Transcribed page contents
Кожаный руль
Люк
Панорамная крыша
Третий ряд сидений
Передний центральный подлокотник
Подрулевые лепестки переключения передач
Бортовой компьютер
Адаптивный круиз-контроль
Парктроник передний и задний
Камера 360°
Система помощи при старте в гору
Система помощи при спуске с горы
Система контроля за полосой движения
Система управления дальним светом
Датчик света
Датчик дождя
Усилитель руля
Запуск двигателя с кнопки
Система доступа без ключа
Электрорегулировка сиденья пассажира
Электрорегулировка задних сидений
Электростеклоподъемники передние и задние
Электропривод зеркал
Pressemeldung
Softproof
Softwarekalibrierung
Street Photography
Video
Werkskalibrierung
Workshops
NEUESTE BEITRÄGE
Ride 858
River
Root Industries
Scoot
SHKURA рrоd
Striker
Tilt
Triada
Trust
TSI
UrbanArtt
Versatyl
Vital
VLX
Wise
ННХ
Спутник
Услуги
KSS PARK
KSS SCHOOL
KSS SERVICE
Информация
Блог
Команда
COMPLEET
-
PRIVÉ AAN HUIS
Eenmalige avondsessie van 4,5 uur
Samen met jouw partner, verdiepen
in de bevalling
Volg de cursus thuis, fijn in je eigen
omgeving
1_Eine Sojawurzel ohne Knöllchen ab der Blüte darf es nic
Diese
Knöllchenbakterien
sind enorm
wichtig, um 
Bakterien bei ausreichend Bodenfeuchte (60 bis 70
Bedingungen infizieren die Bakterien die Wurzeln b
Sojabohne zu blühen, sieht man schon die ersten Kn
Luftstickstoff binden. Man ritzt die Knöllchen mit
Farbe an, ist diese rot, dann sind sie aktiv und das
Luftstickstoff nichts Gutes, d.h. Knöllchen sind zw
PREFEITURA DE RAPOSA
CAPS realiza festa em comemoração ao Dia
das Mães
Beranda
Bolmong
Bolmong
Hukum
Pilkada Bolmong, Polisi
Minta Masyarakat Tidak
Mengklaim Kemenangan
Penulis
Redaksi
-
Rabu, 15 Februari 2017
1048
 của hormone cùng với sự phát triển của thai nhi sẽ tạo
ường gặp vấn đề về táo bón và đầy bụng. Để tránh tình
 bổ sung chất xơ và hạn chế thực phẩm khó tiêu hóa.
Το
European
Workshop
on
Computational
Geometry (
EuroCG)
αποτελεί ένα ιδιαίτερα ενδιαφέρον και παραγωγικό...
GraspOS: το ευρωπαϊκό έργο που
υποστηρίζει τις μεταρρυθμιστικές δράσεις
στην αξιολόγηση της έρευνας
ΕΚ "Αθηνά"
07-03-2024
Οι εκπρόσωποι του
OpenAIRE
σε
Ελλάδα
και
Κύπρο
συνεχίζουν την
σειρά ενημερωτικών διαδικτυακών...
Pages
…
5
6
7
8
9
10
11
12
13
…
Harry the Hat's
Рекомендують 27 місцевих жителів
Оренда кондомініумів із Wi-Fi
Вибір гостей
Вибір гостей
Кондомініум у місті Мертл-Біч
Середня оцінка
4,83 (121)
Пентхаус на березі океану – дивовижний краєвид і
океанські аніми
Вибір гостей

# ASSIGNMENT:
Reproduce every line of the entries above verbatim, keeping the original order.

# RESULT:
Кожаный руль
Люк
Панорамная крыша
Третий ряд сидений
Передний центральный подлокотник
Подрулевые лепестки переключения передач
Бортовой компьютер
Адаптивный круиз-контроль
Парктроник передний и задний
Камера 360°
Система помощи при старте в гору
Система помощи при спуске с горы
Система контроля за полосой движения
Система управления дальним светом
Датчик света
Датчик дождя
Усилитель руля
Запуск двигателя с кнопки
Система доступа без ключа
Электрорегулировка сиденья пассажира
Электрорегулировка задних сидений
Электростеклоподъемники передние и задние
Электропривод зеркал
Pressemeldung
Softproof
Softwarekalibrierung
Street Photography
Video
Werkskalibrierung
Workshops
NEUESTE BEITRÄGE
Ride 858
River
Root Industries
Scoot
SHKURA рrоd
Striker
Tilt
Triada
Trust
TSI
UrbanArtt
Versatyl
Vital
VLX
Wise
ННХ
Спутник
Услуги
KSS PARK
KSS SCHOOL
KSS SERVICE
Информация
Блог
Команда
COMPLEET
-
PRIVÉ AAN HUIS
Eenmalige avondsessie van 4,5 uur
Samen met jouw partner, verdiepen
in de bevalling
Volg de cursus thuis, fijn in je eigen
omgeving
1_Eine Sojawurzel ohne Knöllchen ab der Blüte darf es nic
Diese
Knöllchenbakterien
sind enorm
wichtig, um 
Bakterien bei ausreichend Bodenfeuchte (60 bis 70
Bedingungen infizieren die Bakterien die Wurzeln b
Sojabohne zu blühen, sieht man schon die ersten Kn
Luftstickstoff binden. Man ritzt die Knöllchen mit
Farbe an, ist diese rot, dann sind sie aktiv und das
Luftstickstoff nichts Gutes, d.h. Knöllchen sind zw
PREFEITURA DE RAPOSA
CAPS realiza festa em comemoração ao Dia
das Mães
Beranda
Bolmong
Bolmong
Hukum
Pilkada Bolmong, Polisi
Minta Masyarakat Tidak
Mengklaim Kemenangan
Penulis
Redaksi
-
Rabu, 15 Februari 2017
1048
 của hormone cùng với sự phát triển của thai nhi sẽ tạo
ường gặp vấn đề về táo bón và đầy bụng. Để tránh tình
 bổ sung chất xơ và hạn chế thực phẩm khó tiêu hóa.
Το
European
Workshop
on
Computational
Geometry (
EuroCG)
αποτελεί ένα ιδιαίτερα ενδιαφέρον και παραγωγικό...
GraspOS: το ευρωπαϊκό έργο που
υποστηρίζει τις μεταρρυθμιστικές δράσεις
στην αξιολόγηση της έρευνας
ΕΚ "Αθηνά"
07-03-2024
Οι εκπρόσωποι του
OpenAIRE
σε
Ελλάδα
και
Κύπρο
συνεχίζουν την
σειρά ενημερωτικών διαδικτυακών...
Pages
…
5
6
7
8
9
10
11
12
13
…
Harry the Hat's
Рекомендують 27 місцевих жителів
Оренда кондомініумів із Wi-Fi
Вибір гостей
Вибір гостей
Кондомініум у місті Мертл-Біч
Середня оцінка
4,83 (121)
Пентхаус на березі океану – дивовижний краєвид і
океанські аніми
Вибір гостей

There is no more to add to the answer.